Well, that's one way to earn more playing time.
Francisco Mejia, who was already in line for close to a 50-50 split with Austin Hedges behind the plate, gave the Padres reason to wonder if that's really enough in his first start Thursday at Cincinnati, homering twice to give the Padres four of their five runs off Luis Castillo.
Home runs aren't even what Mejia is most known for, though in today's environment, they seem to be par for the course for players with his bat skills. The 22-year-old who once put together a 50-game hitting streak in the Indians system, hit .355 with 11 homers and a .969 OPS in his final 68 games between the two organizations' farm clubs this year. He profiles as a high-average hitter, if nothing else, and if Thursday's performance is any indication, he's more than ready for this opportunity.

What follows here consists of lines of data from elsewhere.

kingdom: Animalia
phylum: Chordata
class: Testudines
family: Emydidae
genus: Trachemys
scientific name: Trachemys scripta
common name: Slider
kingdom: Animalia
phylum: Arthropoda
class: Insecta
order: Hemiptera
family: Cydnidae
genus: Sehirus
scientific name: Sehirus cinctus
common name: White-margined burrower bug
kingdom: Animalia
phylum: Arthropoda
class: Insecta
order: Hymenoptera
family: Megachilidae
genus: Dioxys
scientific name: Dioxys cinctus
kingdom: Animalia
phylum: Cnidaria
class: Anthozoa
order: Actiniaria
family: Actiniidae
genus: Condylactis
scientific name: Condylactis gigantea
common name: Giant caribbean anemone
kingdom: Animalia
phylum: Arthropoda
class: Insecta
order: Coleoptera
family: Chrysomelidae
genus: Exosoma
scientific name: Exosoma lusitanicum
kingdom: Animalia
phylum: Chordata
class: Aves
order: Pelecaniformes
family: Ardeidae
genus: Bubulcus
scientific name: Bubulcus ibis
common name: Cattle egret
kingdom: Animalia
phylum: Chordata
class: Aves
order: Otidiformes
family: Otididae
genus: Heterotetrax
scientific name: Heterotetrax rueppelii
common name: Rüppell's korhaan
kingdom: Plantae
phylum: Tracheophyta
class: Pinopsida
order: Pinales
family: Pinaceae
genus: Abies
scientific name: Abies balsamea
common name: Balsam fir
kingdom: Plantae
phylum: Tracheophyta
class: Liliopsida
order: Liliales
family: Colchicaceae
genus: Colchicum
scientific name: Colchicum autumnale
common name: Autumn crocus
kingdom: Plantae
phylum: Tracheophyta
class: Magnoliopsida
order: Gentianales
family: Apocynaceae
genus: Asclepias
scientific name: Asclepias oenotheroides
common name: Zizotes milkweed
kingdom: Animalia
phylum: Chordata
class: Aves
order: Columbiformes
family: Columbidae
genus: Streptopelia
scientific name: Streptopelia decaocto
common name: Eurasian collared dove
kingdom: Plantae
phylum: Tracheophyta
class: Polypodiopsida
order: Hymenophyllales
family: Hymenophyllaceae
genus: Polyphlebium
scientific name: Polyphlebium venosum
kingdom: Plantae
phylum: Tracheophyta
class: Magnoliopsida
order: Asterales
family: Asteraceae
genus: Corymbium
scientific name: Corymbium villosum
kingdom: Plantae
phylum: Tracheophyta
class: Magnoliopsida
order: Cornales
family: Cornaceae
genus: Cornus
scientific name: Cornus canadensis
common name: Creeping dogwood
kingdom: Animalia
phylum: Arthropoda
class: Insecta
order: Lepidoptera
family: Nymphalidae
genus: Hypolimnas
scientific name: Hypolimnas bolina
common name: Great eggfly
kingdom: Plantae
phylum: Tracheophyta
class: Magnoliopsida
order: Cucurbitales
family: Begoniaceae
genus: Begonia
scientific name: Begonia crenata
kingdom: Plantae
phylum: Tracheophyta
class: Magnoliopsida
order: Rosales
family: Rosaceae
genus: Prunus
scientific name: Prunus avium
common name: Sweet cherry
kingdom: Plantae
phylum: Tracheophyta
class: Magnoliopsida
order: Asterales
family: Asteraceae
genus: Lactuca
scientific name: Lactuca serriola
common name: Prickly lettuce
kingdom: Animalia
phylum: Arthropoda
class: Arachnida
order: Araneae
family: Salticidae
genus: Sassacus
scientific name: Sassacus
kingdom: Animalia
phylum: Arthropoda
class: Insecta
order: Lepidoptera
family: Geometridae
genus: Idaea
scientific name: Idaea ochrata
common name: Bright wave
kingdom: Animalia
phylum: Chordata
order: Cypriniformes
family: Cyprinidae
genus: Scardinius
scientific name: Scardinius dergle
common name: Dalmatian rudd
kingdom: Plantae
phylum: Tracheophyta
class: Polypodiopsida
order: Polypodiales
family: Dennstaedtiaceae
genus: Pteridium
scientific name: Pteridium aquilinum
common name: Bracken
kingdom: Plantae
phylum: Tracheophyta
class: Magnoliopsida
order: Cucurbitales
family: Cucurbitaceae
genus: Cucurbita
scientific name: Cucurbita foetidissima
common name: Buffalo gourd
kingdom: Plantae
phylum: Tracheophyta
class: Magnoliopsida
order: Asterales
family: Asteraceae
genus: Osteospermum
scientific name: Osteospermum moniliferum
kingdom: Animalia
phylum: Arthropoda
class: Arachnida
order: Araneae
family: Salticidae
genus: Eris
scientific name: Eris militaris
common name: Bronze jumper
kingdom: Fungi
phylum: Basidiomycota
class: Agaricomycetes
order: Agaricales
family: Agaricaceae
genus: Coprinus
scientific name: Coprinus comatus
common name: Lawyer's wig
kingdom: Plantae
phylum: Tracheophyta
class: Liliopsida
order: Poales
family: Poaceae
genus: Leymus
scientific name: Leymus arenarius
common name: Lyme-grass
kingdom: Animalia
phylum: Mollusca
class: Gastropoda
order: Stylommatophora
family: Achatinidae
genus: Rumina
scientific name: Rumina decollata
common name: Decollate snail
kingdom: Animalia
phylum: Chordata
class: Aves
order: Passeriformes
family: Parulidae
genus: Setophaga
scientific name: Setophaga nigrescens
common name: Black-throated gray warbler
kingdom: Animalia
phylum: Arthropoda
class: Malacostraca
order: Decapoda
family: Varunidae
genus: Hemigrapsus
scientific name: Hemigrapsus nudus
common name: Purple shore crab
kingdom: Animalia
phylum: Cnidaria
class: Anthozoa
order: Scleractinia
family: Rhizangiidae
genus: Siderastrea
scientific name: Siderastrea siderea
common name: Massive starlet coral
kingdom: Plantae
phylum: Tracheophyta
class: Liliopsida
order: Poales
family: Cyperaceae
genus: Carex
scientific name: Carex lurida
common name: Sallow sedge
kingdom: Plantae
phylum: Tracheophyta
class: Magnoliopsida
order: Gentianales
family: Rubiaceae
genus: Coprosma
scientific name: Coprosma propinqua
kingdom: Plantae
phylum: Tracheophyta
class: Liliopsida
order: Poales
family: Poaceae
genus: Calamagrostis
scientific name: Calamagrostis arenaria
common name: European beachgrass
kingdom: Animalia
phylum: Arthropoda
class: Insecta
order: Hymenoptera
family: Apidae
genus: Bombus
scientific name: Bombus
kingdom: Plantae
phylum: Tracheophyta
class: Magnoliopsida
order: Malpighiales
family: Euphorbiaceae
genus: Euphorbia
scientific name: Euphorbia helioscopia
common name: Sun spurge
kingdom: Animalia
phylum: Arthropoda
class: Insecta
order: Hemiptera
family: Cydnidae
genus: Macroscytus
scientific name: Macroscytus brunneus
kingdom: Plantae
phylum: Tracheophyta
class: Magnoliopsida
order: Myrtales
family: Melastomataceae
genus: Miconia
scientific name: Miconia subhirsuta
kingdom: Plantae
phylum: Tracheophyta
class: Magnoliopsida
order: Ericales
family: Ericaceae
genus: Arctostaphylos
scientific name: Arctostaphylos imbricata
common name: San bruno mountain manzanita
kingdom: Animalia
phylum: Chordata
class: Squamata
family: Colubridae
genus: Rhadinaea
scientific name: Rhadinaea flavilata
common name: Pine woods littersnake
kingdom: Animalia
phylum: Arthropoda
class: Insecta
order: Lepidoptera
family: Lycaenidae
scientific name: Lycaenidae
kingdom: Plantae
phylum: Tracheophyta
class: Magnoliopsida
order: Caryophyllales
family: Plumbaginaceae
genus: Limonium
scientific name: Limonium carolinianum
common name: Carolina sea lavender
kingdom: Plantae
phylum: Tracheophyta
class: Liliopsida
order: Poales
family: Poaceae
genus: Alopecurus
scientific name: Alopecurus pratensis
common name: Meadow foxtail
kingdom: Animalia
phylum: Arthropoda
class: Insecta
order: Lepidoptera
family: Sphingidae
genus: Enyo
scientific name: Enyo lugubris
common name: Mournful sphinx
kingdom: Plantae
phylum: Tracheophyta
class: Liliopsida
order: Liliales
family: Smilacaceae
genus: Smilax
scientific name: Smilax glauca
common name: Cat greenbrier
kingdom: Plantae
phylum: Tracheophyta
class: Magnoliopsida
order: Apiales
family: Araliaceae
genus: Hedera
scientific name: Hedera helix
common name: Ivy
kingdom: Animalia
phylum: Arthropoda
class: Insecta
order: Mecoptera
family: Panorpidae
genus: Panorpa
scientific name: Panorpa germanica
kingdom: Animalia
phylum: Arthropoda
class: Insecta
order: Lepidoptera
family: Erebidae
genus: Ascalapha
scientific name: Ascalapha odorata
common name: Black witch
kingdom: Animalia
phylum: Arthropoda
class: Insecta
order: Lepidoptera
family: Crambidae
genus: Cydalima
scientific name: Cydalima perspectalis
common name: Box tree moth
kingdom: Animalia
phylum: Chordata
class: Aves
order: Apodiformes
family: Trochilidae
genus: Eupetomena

Mejia reportedly earned high marks from starter Eric Lauer, who struck out eight in four shutout innings. Manager Andy Green has already hinted the 22-year-old could make his second start Friday, and how could he not? Even if he gets just two-thirds of the starts down the stretch, Mejia offers enough Fantasy potential to function as a top-12 option at a position where Tucker Barnhart has been a top-12 option all year.
Yeah, Luis Castillo gave up three home runs Thursday, which is obviously bad, but he also missed a ton of bats for a second straight start and walked no one, giving him a total of nine baserunners allowed in his past two starts. And believe it or not, he has a 3.20 ERA, 1.00 WHIP and 10.6 strikeouts per nine innings in eight starts since the All-Star break. Our little Luis might be growing up.
An important consideration this time of year is what a pitcher's upcoming schedule looks like, and Shane Bieber's, if he continues to start every fifth day, looks a rebuild special — Rays, White Sox, Red Sox (ew) and Royals. The rookie has already demonstrated uncommon control and efficiency during his time in the majors and could see his high floor become a high ceiling with those machups (three of them, anyway).
Pedro Strop didn't get the save Thursday; Jesse Chavez did, but only because the game went to extra innings. Strop is clearly the fill-in for Brandon Morrow, having piled up 10 saves in about six weeks' time, which means he'll probably spend the rest of the year in the role given manager Joe Maddon's recent suggestion that the Cubs will be "lucky" to get Morrow back.
Yeah, I also recommended picking up Jake Junis a couple days ago, which makes two Royals pitchers in three days. But it's September. We're scraping the bottom of the barrel at this point. Brad Keller doesn't strike out many batters but has a standout skill that makes his 3.14 ERA not as fluky as you'd think: He has the third-best ground-ball rate in baseball. His upcoming matchups, meanwhile, are the White Sox, Twins, Tigers and Reds.
Johan Camargo homered Thursday. It was his third in nine games. His ownership probably won't rise much past 60 percent, which makes him a nice crutch for me in this space. Still, as a high-contact hitter with pretty good pop, he offers high floor at a position (shortstop) that can be difficult to fill in a pinch.